Seventeenth Century Judgment of the Jurors of Romney Marsh Concerning the Sale of Soil for Sea-Wall
Huntington Library Battle Abbey Collections 56 A
Photograph by Tobias Hrynick
Our latest postcard comes courtesy of PhD student Tobias Hrynick:
This July, I was able to attend the Mellon Summer Institute in English Paleography at the Huntington Library in San Marino, California. The Institute consisted of a month of afternoon course-work on reading early modern handwriting, lead by Dr. Heather Wolfe, of the Folger Library. In the mornings, I was able to explore the Huntington’s extensive collection of manorial records of Battle Abbey, a Benedictine foundation in Sussex. The research opportunities and training provided by the Institute have contributed to my ongoing research project on the drainage and agricultural exploitation of south-eastern English marshes, since the Battle Abbey collection at the Huntington contains extensive documentation of Battle’s lands on Pevensey Marsh with occasional reference to other marshes in the region, and because an understanding of early modern hands is a key tool in unraveling the early modern scholarship through which our understanding of medieval marshes has been mediated.

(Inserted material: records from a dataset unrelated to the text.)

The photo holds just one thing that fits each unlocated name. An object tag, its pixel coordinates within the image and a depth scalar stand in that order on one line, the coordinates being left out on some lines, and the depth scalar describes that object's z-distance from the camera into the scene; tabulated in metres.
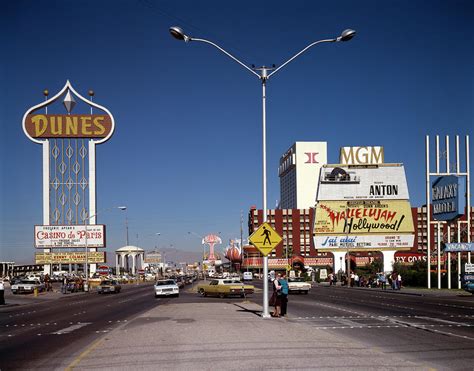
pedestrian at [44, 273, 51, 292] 70.50
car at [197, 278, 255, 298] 45.16
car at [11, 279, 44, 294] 65.16
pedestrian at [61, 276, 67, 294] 66.81
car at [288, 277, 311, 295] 51.62
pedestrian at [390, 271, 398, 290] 61.27
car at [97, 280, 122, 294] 66.00
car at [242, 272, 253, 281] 111.21
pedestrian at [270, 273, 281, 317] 23.80
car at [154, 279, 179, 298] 48.53
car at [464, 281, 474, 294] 47.81
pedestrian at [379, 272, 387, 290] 64.44
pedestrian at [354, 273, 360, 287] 79.55
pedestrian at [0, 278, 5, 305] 43.47
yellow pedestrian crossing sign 23.09
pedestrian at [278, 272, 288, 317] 23.86
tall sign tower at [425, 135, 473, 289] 59.04
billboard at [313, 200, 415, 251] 91.81
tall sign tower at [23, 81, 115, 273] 90.88
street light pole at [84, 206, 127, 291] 71.81
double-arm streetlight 22.69
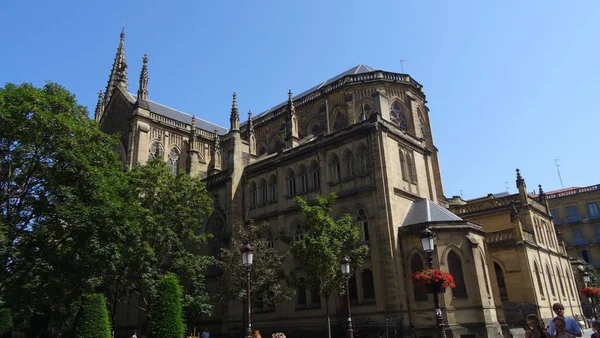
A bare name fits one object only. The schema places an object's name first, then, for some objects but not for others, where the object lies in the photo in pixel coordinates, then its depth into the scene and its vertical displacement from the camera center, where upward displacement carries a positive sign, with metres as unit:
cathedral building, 23.09 +8.37
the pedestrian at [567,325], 8.57 -0.36
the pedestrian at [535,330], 9.17 -0.44
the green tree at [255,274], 25.39 +2.59
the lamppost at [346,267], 19.25 +2.05
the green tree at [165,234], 25.97 +5.29
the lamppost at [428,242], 15.66 +2.33
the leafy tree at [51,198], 18.94 +5.55
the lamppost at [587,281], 32.33 +1.62
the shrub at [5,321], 30.56 +0.85
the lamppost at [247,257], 17.14 +2.35
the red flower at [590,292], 30.08 +0.80
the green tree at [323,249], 21.28 +3.15
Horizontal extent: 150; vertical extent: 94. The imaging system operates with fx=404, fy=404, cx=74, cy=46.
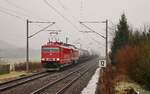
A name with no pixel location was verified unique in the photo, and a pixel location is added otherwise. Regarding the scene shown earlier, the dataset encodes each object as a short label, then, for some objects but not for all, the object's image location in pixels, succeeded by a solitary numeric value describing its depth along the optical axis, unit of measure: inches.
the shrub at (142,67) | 970.7
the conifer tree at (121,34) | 2211.2
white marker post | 1043.6
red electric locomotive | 1913.1
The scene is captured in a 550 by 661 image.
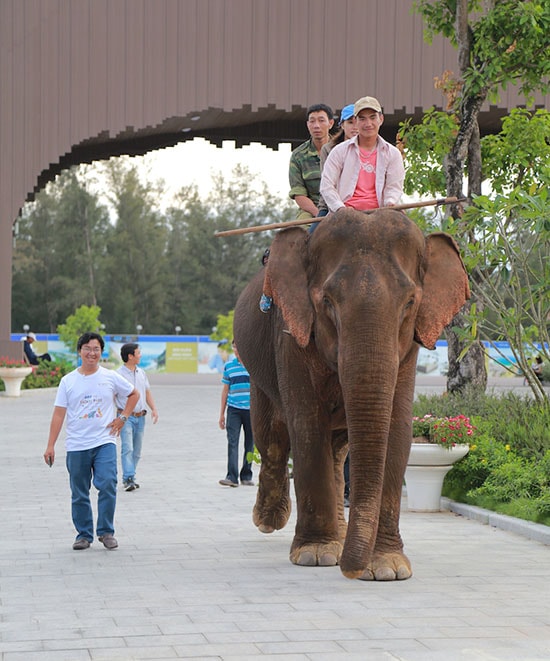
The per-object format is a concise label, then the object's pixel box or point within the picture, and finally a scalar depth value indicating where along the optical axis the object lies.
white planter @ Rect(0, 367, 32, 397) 33.94
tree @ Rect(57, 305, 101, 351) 57.16
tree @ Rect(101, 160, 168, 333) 86.88
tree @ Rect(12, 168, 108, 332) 85.88
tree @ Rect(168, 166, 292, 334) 88.56
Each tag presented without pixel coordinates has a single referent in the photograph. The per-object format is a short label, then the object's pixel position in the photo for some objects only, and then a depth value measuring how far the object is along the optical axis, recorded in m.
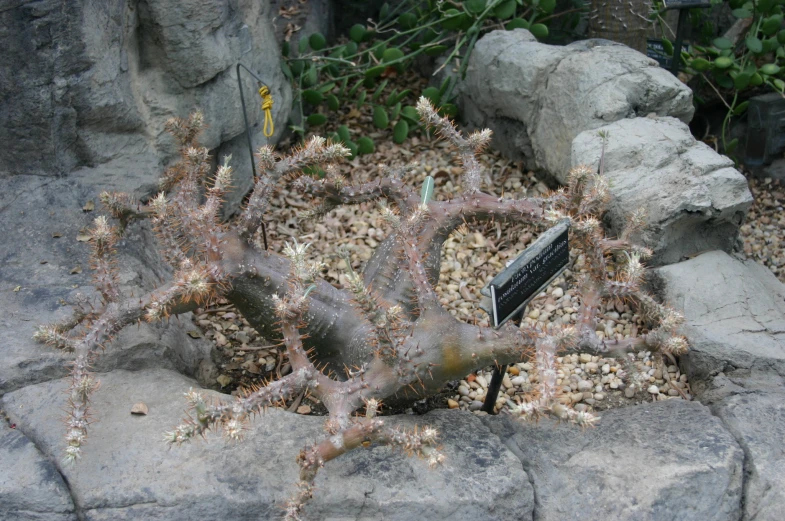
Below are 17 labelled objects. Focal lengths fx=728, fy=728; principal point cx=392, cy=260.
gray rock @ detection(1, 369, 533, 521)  1.86
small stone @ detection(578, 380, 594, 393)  2.69
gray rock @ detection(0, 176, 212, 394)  2.24
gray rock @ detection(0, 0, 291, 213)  2.62
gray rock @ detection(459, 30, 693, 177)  3.27
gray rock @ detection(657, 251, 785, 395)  2.49
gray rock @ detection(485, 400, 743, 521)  1.95
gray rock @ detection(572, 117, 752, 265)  2.83
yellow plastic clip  2.80
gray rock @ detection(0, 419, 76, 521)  1.83
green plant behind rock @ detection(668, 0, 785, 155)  3.86
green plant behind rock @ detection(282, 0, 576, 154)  3.89
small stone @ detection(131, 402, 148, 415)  2.09
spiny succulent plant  1.84
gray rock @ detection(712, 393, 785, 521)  1.98
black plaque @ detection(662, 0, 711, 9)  3.37
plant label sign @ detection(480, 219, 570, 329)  1.93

Texts from Battle Abbey reveal a number of peculiar features of wetland charters. Notable is the occasional use of the slightly larger Flemish acre to measure wetland holdings, suggestive of influence from the Low Countries in medieval English wetland exploitation. Also interesting is the careful attention given to responsibilities toward marsh drainage when wetlands were being transferred – one gift of marsh to Battle Abbey specified not only that it would be the monks who were responsible for maintaining the drainage ditch on the edge of the property, but even onto which side of the ditch they were to cast dirt when they dredged it.